Youshan Wang, male, was born in 1970, Ph. D. He is a professor and Ph. D supervisor in engineering mechanics, center for composite materials and structures, Harbin Institute of Technology (HIT). He is also the vice dean of national defense technology research institute of HIT Weihai campus.He has been engaged in fundamental research and application research in rubber nanocomposites, mechanics of tire and tire structure design theory for nearly 30 years. He has undertaken more than 60 projects including the National Natural Science Foundation's major project, the national defense "973" special project, the Natural Science Fund Project, the Shandong Province's major independent innovation project, the Shandong Province's independent innovation and achievement transformation project and enterprise cooperation projects. Three theories and a set of optimized methods for tire structure design were proposed to improve the tire performance. Eight analysis software were developed to predict the mechanical response of tire under various operating conditions. His team has cooperation with the top 10 tire companies in China in the tire design, analysis, optimization and evaluation. Up to present, the achievement of cooperation projects have produced huge economic and social benefits. He was awarded the first prize of Heilongjiang Province Technical Invention, the second prize of the Army Science and Technology Progress Award 3 items, the provincial and ministerial level second prize 3 items, and the second prize of Hangzhou Science and Technology Progress Award. Moreover, more than 30 patents for invention have been obtained in China. more than 70 academic papers have been published, including nearly 40 high-level SCI search papers such as Journal of Materials Chemistry A and ACS Applied Materials & Interfaces.

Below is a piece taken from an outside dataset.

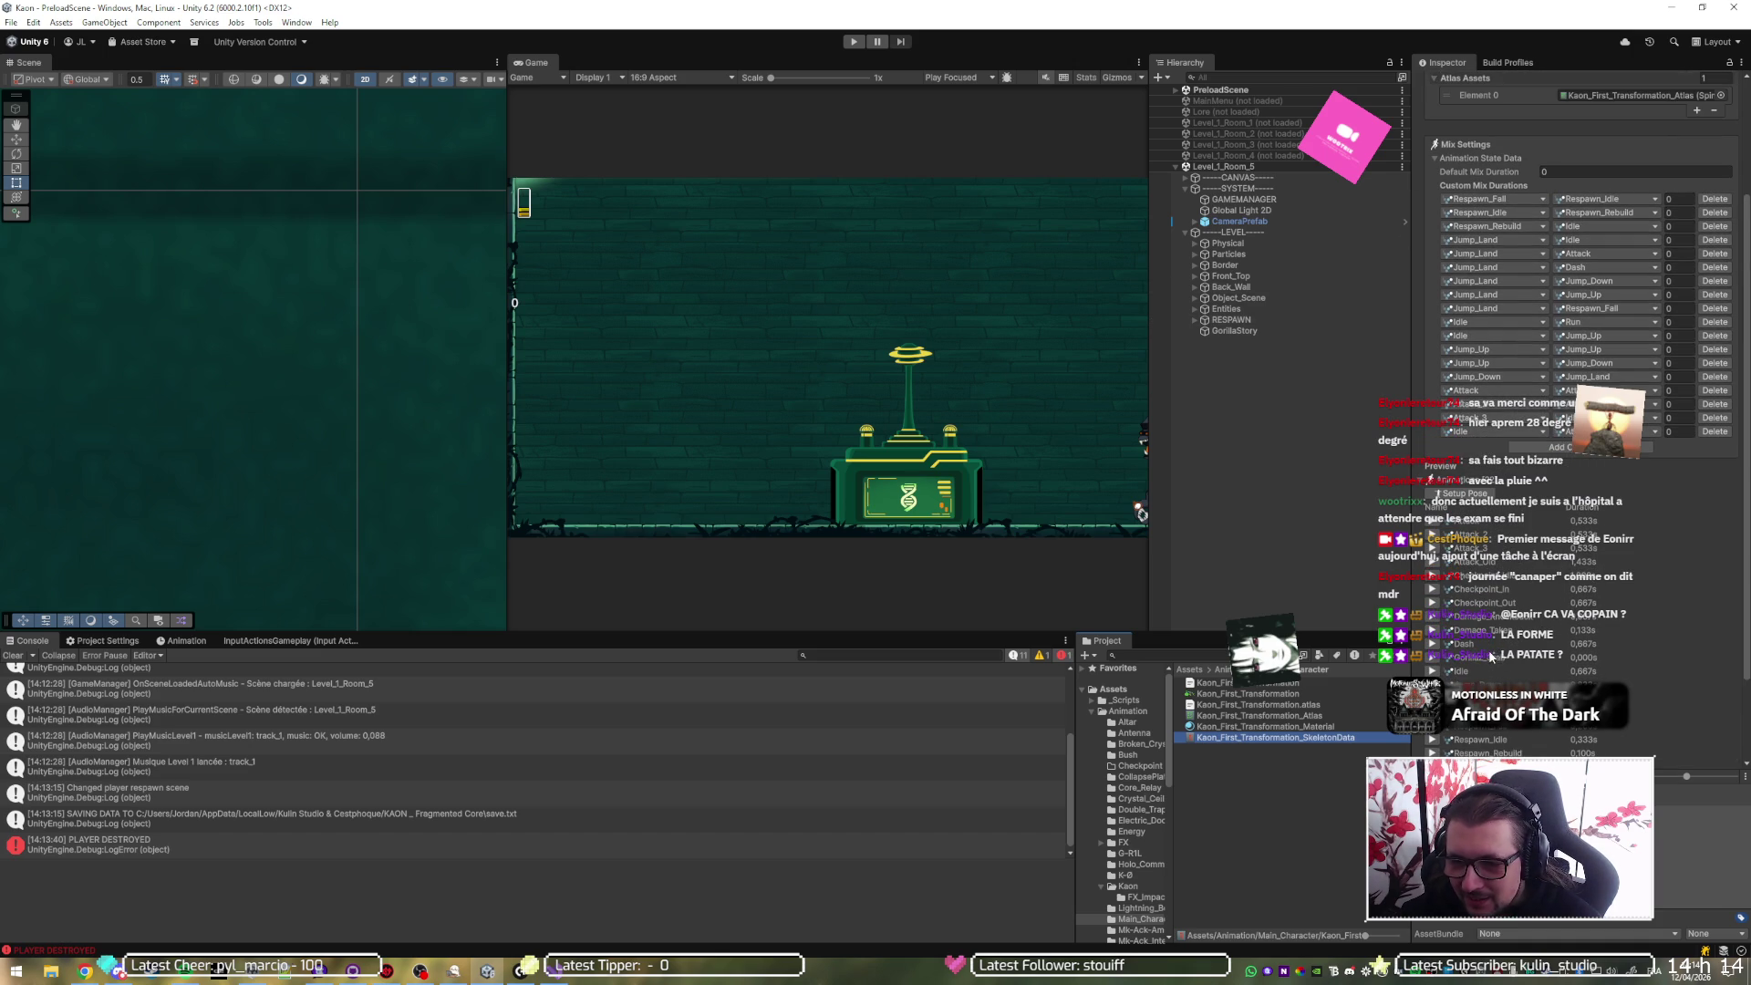
click(1433, 603)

Recently, the theory of material targeting design was put forward in combination with the service conditions of tires, and a series of new silicon-carbon composite materials with significantly low heat build up and high wet skid resistance were prepared by microbial construction method, which have been officially applied in enterprises. By introducing inorganic porous materials, a new VOCs controllable capture method combining physical adsorption and mechanical crushing is creatively proposed. The VOCs controllable capture and resource utilization system and its principle prototype are developed, realizing VOCs resource utilization and zero carbon emission. The system has low manufacturing and operation costs, and The pilot test of the system has been completed in the enterprise.